Jillian Brasch, author of The Last Gifts with Lafayette Peruvian Paso

Jillian Brasch, author of The Last Gifts with Peruvian Paso Lafayette

I have been an occupational therapist since 1978. Besides a background in psychiatry and rehabilitation, I worked in a hospice for nine years. I co-led art classes for AIDS patients for three years and led bereavement support groups for six years. I have served on two non-profit boards providing education on dying and bereavement. I have led workshops and spoken at state and national conferences.

I probably became interested in hospice work because of my own dying parents.

When I was sixteen, my father had a stroke and I was his primary caregiver the summer between my junior and senior years in high school. I cooked his meals and made sure he was safe but other than that, I really didn’t know what else to do. When I went back to school that fall he had to go into a nursing home. I hated going to see him in the nursing home. He had dementia and didn’t know my name. He died about a year later.

When I was in college, my mother had a stroke. I was in occupational therapy school at the time and couldn’t be her primary caregiver. When I came home on an occasional weekend, I had activities I could do with my mother. I knew how to get her in and out of the bathtub safely. The elderly woman that stayed with her during the day only gave her sponge baths when I wasn’t there. I knew that bathing was the sweetest, most relaxing, most comforting activity that she had left and I tried to make it perfect for her.
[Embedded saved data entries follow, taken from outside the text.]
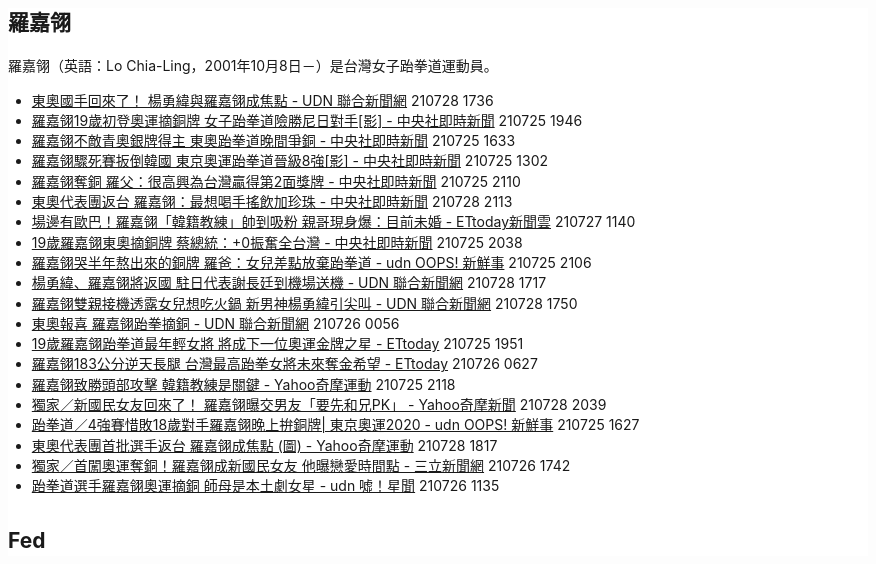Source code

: ## 羅嘉翎

羅嘉翎（英語：Lo Chia-Ling，2001年10月8日－）是台灣女子跆拳道運動員。
- [東奧國手回來了！ 楊勇緯與羅嘉翎成焦點 - UDN 聯合新聞網](https://udn.com/news/story/122254/5634093 "東奧國手回來了！ 楊勇緯與羅嘉翎成焦點 - UDN 聯合新聞網") 210728 1736
- [羅嘉翎19歲初登奧運摘銅牌 女子跆拳道險勝尼日對手[影] - 中央社即時新聞](https://www.cna.com.tw/news/firstnews/202107255013.aspx "羅嘉翎19歲初登奧運摘銅牌 女子跆拳道險勝尼日對手[影] - 中央社即時新聞") 210725 1946
- [羅嘉翎不敵青奧銀牌得主 東奧跆拳道晚間爭銅 - 中央社即時新聞](https://www.cna.com.tw/news/firstnews/202107250146.aspx "羅嘉翎不敵青奧銀牌得主 東奧跆拳道晚間爭銅 - 中央社即時新聞") 210725 1633
- [羅嘉翎驟死賽扳倒韓國 東京奧運跆拳道晉級8強[影] - 中央社即時新聞](https://www.cna.com.tw/news/firstnews/202107250082.aspx "羅嘉翎驟死賽扳倒韓國 東京奧運跆拳道晉級8強[影] - 中央社即時新聞") 210725 1302
- [羅嘉翎奪銅 羅父：很高興為台灣贏得第2面獎牌 - 中央社即時新聞](https://www.cna.com.tw/news/firstnews/202107250218.aspx "羅嘉翎奪銅 羅父：很高興為台灣贏得第2面獎牌 - 中央社即時新聞") 210725 2110
- [東奧代表團返台 羅嘉翎：最想喝手搖飲加珍珠 - 中央社即時新聞](https://www.cna.com.tw/news/aspt/202107280349.aspx "東奧代表團返台 羅嘉翎：最想喝手搖飲加珍珠 - 中央社即時新聞") 210728 2113
- [場邊有歐巴！羅嘉翎「韓籍教練」帥到吸粉 親哥現身爆：目前未婚 - ETtoday新聞雲](https://www.ettoday.net/news/20210727/2040905.htm "場邊有歐巴！羅嘉翎「韓籍教練」帥到吸粉 親哥現身爆：目前未婚 - ETtoday新聞雲") 210727 1140
- [19歲羅嘉翎東奧摘銅牌 蔡總統：+0振奮全台灣 - 中央社即時新聞](https://www.cna.com.tw/news/firstnews/202107250215.aspx "19歲羅嘉翎東奧摘銅牌 蔡總統：+0振奮全台灣 - 中央社即時新聞") 210725 2038
- [羅嘉翎哭半年熬出來的銅牌 羅爸：女兒差點放棄跆拳道 - udn OOPS! 新鮮事](https://udn.com/news/story/122353/5626840 "羅嘉翎哭半年熬出來的銅牌 羅爸：女兒差點放棄跆拳道 - udn OOPS! 新鮮事") 210725 2106
- [楊勇緯、羅嘉翎將返國 駐日代表謝長廷到機場送機 - UDN 聯合新聞網](https://udn.com/news/story/122254/5634046 "楊勇緯、羅嘉翎將返國 駐日代表謝長廷到機場送機 - UDN 聯合新聞網") 210728 1717
- [羅嘉翎雙親接機透露女兒想吃火鍋 新男神楊勇緯引尖叫 - UDN 聯合新聞網](https://udn.com/news/story/7005/5634140?from=udn-ch1_breaknews-1-cate7-news "羅嘉翎雙親接機透露女兒想吃火鍋 新男神楊勇緯引尖叫 - UDN 聯合新聞網") 210728 1750
- [東奧報喜 羅嘉翎跆拳摘銅 - UDN 聯合新聞網](https://udn.com/news/story/122353/5627201 "東奧報喜 羅嘉翎跆拳摘銅 - UDN 聯合新聞網") 210726 0056
- [19歲羅嘉翎跆拳道最年輕女將 將成下一位奧運金牌之星 - ETtoday](https://sports.ettoday.net/news/2039706 "19歲羅嘉翎跆拳道最年輕女將 將成下一位奧運金牌之星 - ETtoday") 210725 1951
- [羅嘉翎183公分逆天長腿 台灣最高跆拳女將未來奪金希望 - ETtoday](https://sports.ettoday.net/news/2039834 "羅嘉翎183公分逆天長腿 台灣最高跆拳女將未來奪金希望 - ETtoday") 210726 0627
- [羅嘉翎致勝頭部攻擊 韓籍教練是關鍵 - Yahoo奇摩運動](https://tw.sports.yahoo.com/news/%E7%BE%85%E5%98%89%E7%BF%8E%E8%87%B4%E5%8B%9D%E9%A0%AD%E9%83%A8%E6%94%BB%E6%93%8A-%E9%9F%93%E7%B1%8D%E6%95%99%E7%B7%B4%E6%98%AF%E9%97%9C%E9%8D%B5-131843948.html "羅嘉翎致勝頭部攻擊 韓籍教練是關鍵 - Yahoo奇摩運動") 210725 2118
- [獨家／新國民女友回來了！ 羅嘉翎曝交男友「要先和兄PK」 - Yahoo奇摩新聞](https://tw.yahoo.com/tv/%E7%8D%A8%E5%AE%B6-%E6%96%B0%E5%9C%8B%E6%B0%91%E5%A5%B3%E5%8F%8B%E5%9B%9E%E4%BE%86%E4%BA%86-%E7%BE%85%E5%98%89%E7%BF%8E%E6%9B%9D%E4%BA%A4%E7%94%B7%E5%8F%8B-%E8%A6%81%E5%85%88%E5%92%8C%E5%85%84pk-123943062.html?chat=1 "獨家／新國民女友回來了！ 羅嘉翎曝交男友「要先和兄PK」 - Yahoo奇摩新聞") 210728 2039
- [跆拳道／4強賽惜敗18歲對手羅嘉翎晚上拚銅牌| 東京奧運2020 - udn OOPS! 新鮮事](https://udn.com/tokyo2020/story/7005/5626498 "跆拳道／4強賽惜敗18歲對手羅嘉翎晚上拚銅牌| 東京奧運2020 - udn OOPS! 新鮮事") 210725 1627
- [東奧代表團首批選手返台 羅嘉翎成焦點 (圖) - Yahoo奇摩運動](https://tw.sports.yahoo.com/news/%E6%9D%B1%E5%A5%A7%E4%BB%A3%E8%A1%A8%E5%9C%98%E9%A6%96%E6%89%B9%E9%81%B8%E6%89%8B%E8%BF%94%E5%8F%B0-%E7%BE%85%E5%98%89%E7%BF%8E%E6%88%90%E7%84%A6%E9%BB%9E-%E5%9C%96-101733291.html "東奧代表團首批選手返台 羅嘉翎成焦點 (圖) - Yahoo奇摩運動") 210728 1817
- [獨家／首闖奧運奪銅！羅嘉翎成新國民女友 他曝戀愛時間點 - 三立新聞網](https://www.setn.com/News.aspx?NewsID=973150 "獨家／首闖奧運奪銅！羅嘉翎成新國民女友 他曝戀愛時間點 - 三立新聞網") 210726 1742
- [跆拳道選手羅嘉翎奧運摘銅 師母是本土劇女星 - udn 噓！星聞](https://stars.udn.com/star/story/10088/5627641 "跆拳道選手羅嘉翎奧運摘銅 師母是本土劇女星 - udn 噓！星聞") 210726 1135

## Fed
It wasn’t work. It was a very simple way to show my mother that I loved her. Then I’d comb her hair, polish her nails, or massage her shoulders with lotion. After her stroke, she was bored and spent all her time watching TV. I taught her how to do longpoint, which is like needlepoint but easier. So now she had a hobby. We had casual but serious talks during our activities. Our heart-to-heart talks became a by-product of the activities and we got to know each other better. She died two years later.

I always wonder how much better my relationship could have been with my father if I’d just trusted myself to try something new.
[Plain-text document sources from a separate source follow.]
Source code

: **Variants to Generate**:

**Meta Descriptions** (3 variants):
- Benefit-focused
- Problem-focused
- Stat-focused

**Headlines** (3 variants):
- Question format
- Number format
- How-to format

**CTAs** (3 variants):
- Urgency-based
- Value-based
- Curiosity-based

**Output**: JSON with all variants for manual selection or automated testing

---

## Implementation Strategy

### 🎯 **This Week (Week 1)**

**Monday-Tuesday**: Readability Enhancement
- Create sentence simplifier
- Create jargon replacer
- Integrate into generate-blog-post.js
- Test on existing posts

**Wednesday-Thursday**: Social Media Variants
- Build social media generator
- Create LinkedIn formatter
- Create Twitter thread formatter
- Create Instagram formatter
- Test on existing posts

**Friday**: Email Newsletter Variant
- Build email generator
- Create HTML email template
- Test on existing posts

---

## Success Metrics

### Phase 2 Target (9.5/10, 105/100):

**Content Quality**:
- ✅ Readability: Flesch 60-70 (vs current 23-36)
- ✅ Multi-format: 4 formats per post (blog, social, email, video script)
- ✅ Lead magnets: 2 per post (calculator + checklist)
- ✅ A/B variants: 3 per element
When my parents died there were no resources or bereavement support groups. Mental health professionals weren’t trained about loss and grief and so there was no one to talk with about the grieving process. My friends hadn’t lost their parents so they didn’t understand. It wasn’t until I went to a week-long workshop with Elizabeth Kubler-Ross that I understood that there were others like me. With ninety other people revealing their personal losses that week, I finally had a safe place to let myself experience my feelings. Nowadays, I like to provide that safe place for others.

Now I use my book to encourage others to spend time with the dying. I lead workshops based on my book, teaching others how to use their own creativity to engage in activities with the dying. For me, spending time with the dying is a sacred gift. The lessons they have taught me help me live a fuller, richer, more engaged life, taking nothing for granted.

I live in Santa Fe, New Mexico on the edge of a national forest with my husband, Eddie, our horses, and dogs, Fettucini and Alfredo. I divide my time between writing, speaking, visiting with old friends, making new friends, hiking, riding, playing with the dogs, and my favorite—hanging out with Eddie.